Segment Start: Exercise inputs

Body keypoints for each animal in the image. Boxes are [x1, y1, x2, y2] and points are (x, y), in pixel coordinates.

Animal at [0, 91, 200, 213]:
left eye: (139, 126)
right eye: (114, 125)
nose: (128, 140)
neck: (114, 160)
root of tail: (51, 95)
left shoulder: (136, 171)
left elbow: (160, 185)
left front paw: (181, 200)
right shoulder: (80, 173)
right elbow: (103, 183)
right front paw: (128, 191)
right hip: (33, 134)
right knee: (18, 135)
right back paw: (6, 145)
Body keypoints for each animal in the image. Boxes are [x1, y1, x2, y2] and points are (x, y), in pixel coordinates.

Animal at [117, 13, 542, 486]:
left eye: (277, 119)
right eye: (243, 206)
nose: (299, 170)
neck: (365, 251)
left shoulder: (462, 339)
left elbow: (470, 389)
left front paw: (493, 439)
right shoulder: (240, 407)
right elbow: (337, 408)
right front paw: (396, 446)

Segment End: Exercise inputs
Segment Start: Exercise inputs

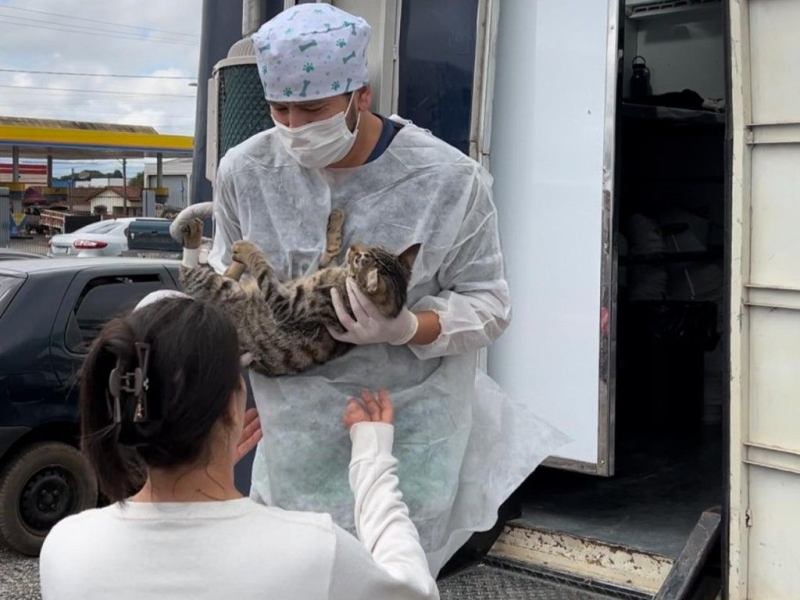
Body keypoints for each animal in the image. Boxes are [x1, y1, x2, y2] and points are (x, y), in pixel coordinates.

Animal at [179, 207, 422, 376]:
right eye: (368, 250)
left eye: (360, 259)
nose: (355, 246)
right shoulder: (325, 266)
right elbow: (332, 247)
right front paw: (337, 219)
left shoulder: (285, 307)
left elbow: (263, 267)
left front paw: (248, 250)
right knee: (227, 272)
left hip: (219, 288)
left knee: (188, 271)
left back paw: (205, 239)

Segment End: Exercise inputs
Segment Start: Exercise inputs

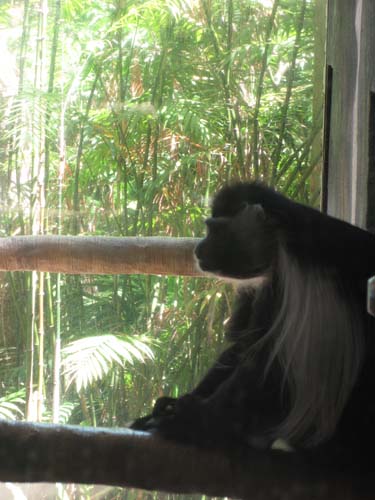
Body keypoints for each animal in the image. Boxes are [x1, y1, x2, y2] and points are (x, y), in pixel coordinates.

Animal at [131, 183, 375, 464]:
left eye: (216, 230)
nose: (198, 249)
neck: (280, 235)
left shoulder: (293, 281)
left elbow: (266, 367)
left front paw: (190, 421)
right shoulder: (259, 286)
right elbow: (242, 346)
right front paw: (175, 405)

Segment End: Exercise inputs

Work order - Retype, exactly and in full, the lines above from the one containing "neck: (365, 251)" through the one containing "right front paw: (396, 446)".

Solution for this problem -
neck: (365, 251)
left shoulder: (462, 339)
left elbow: (470, 389)
left front paw: (493, 439)
right shoulder: (240, 407)
right elbow: (337, 408)
right front paw: (396, 446)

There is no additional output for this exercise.